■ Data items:
────────────────

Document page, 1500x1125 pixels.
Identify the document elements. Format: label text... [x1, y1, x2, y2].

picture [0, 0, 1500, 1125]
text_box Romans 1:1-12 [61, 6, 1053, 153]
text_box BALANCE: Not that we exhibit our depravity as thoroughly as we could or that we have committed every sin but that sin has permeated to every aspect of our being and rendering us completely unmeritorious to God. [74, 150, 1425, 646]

────────────────

The records above are to be repeated exactly, in their entirety.

Document page, 1500x1125 pixels.
Identify the document elements. Format: label text... [x1, y1, x2, y2].

picture [0, 0, 1500, 1125]
text_box Romans 1:1-12 [61, 6, 1053, 153]
text_box BALANCE: Not that we exhibit our depravity as thoroughly as we could or that we have committed every sin but that sin has permeated to every aspect of our being and rendering us completely unmeritorious to God. [74, 150, 1425, 646]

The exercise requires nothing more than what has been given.